The evolution of the structure of ABC-minimal trees

TL;DR

This paper characterizes the exact structure of trees that minimize the atom-bond connectivity index for large numbers of vertices, revealing their structural evolution and specific degree constraints.

Contribution

It provides the first precise description of ABC-minimal trees for large sizes and analyzes how their structure evolves with increasing vertices.

Findings

The radius of extremal trees is at most 5.

Almost all vertices have degree 1, 2, 4, or 53.

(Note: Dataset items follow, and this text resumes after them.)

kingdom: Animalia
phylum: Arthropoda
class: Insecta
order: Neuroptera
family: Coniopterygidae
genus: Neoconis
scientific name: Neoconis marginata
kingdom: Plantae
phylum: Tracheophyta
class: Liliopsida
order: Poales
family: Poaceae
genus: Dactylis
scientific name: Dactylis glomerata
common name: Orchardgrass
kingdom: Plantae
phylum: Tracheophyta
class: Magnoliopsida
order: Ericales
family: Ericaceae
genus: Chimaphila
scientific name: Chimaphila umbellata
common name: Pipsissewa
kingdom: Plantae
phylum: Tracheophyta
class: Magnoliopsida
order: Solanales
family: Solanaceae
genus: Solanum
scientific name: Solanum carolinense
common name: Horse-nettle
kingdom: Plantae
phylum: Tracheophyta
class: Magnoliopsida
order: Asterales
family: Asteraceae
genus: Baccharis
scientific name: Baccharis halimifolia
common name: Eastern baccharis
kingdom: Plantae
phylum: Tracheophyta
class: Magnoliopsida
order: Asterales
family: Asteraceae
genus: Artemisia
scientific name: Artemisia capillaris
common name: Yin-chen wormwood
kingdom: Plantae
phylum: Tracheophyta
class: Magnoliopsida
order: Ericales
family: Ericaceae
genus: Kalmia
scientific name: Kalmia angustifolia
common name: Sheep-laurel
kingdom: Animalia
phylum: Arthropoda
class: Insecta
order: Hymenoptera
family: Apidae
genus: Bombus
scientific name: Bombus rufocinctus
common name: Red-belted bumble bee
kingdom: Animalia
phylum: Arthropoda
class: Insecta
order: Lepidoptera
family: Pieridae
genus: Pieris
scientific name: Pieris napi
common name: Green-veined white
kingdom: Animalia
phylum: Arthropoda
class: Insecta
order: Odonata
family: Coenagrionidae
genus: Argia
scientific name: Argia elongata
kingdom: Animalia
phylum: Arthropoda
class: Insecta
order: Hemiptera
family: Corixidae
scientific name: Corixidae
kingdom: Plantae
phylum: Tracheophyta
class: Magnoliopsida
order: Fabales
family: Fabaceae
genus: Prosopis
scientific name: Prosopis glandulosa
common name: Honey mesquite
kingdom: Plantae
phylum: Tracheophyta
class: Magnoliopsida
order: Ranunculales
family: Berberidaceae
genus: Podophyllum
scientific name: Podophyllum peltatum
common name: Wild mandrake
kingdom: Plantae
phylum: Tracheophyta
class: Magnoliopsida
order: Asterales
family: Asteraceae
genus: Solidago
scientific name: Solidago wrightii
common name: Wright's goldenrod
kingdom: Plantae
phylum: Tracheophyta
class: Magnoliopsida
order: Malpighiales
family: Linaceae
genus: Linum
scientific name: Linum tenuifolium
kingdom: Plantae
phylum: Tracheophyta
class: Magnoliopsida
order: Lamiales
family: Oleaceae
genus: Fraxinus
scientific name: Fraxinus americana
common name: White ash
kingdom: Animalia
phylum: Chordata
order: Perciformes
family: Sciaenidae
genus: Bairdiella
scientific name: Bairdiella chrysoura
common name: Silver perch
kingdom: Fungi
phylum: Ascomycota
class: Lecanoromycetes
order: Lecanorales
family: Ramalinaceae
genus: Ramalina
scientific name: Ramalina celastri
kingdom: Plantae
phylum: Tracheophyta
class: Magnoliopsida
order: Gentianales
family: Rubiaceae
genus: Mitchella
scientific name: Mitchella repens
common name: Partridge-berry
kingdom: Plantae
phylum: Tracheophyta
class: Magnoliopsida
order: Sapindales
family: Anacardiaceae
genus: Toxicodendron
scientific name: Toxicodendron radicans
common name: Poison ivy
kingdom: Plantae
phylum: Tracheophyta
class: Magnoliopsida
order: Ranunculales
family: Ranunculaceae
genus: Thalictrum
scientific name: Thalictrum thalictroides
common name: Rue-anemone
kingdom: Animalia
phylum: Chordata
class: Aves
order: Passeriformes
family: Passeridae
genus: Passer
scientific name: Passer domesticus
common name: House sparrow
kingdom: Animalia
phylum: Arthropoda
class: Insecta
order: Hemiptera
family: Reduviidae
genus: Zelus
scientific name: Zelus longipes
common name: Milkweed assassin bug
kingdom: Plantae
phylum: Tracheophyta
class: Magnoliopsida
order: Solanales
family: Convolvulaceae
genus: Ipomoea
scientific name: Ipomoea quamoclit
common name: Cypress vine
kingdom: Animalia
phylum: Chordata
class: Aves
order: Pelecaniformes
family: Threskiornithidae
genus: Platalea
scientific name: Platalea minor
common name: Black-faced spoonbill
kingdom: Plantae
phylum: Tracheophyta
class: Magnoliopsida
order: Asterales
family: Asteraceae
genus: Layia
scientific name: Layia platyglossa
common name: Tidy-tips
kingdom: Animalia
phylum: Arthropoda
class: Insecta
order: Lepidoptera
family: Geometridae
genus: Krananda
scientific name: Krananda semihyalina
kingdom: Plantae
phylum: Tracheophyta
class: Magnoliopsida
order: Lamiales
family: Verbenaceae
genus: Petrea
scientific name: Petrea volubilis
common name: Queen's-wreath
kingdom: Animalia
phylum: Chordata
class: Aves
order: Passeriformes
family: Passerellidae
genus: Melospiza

The minimal ABC-index grows linearly with the number of vertices, approximately 0.6774 times n.

Abstract

The atom-bond connectivity (ABC) index is a degree-based molecular descriptor that found diverse chemical applications. Characterizing trees with minimum ABC-index remained an elusive open problem even after serious attempts and is considered by some as one of the most intriguing open problems in mathematical chemistry. In this paper, we describe the exact structure of the extremal trees with sufficiently many vertices and we show how their structure evolves when the number of vertices grows. An interesting fact is that their radius is at most~$5$ and that all vertices except for one have degree at most 54. In fact, all but at most $O(1)$ vertices have degree 1, 2, 4, or 53. Let $\gamma_n = \min\{\abc(T) : T \text{ is a tree of order } n\}$. It is shown that $\gamma_n = \tfrac{1}{365} \sqrt{\tfrac{1}{53}} \Bigl(1 + 26\sqrt{55} + 156\sqrt{106} \Bigr) n + O(1) \approx 0.67737178\, n + O(1)$.